PROBLEM STATEMENT:
For every record here, output an exact copy.

EXTRACTED INFORMATION:
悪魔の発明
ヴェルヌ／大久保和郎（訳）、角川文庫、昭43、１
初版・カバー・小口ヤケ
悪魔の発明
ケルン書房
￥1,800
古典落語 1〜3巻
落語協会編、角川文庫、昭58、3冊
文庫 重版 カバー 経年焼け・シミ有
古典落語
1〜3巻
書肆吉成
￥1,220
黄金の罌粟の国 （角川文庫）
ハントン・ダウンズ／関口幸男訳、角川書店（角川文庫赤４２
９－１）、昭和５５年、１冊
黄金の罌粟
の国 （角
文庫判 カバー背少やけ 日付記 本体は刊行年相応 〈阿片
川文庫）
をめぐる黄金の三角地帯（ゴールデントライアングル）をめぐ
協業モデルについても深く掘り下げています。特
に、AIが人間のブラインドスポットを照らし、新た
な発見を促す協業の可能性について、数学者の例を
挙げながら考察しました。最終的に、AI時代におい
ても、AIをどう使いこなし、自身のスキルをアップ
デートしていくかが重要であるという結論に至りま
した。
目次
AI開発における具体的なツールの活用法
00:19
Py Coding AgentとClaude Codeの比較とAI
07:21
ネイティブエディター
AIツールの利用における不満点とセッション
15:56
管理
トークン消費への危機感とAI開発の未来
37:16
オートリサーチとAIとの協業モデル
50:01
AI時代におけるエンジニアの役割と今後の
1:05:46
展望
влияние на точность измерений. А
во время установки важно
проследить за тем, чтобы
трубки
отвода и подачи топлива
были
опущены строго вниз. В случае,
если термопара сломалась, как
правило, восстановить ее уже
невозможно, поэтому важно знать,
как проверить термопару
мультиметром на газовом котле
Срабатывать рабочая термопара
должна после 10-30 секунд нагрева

EXERCISE ANSWER:
悪魔の発明
ヴェルヌ／大久保和郎（訳）、角川文庫、昭43、１
初版・カバー・小口ヤケ
悪魔の発明
ケルン書房
￥1,800
古典落語 1〜3巻
落語協会編、角川文庫、昭58、3冊
文庫 重版 カバー 経年焼け・シミ有
古典落語
1〜3巻
書肆吉成
￥1,220
黄金の罌粟の国 （角川文庫）
ハントン・ダウンズ／関口幸男訳、角川書店（角川文庫赤４２
９－１）、昭和５５年、１冊
黄金の罌粟
の国 （角
文庫判 カバー背少やけ 日付記 本体は刊行年相応 〈阿片
川文庫）
をめぐる黄金の三角地帯（ゴールデントライアングル）をめぐ
協業モデルについても深く掘り下げています。特
に、AIが人間のブラインドスポットを照らし、新た
な発見を促す協業の可能性について、数学者の例を
挙げながら考察しました。最終的に、AI時代におい
ても、AIをどう使いこなし、自身のスキルをアップ
デートしていくかが重要であるという結論に至りま
した。
目次
AI開発における具体的なツールの活用法
00:19
Py Coding AgentとClaude Codeの比較とAI
07:21
ネイティブエディター
AIツールの利用における不満点とセッション
15:56
管理
トークン消費への危機感とAI開発の未来
37:16
オートリサーチとAIとの協業モデル
50:01
AI時代におけるエンジニアの役割と今後の
1:05:46
展望
влияние на точность измерений. А
во время установки важно
проследить за тем, чтобы
трубки
отвода и подачи топлива
были
опущены строго вниз. В случае,
если термопара сломалась, как
правило, восстановить ее уже
невозможно, поэтому важно знать,
как проверить термопару
мультиметром на газовом котле
Срабатывать рабочая термопара
должна после 10-30 секунд нагрева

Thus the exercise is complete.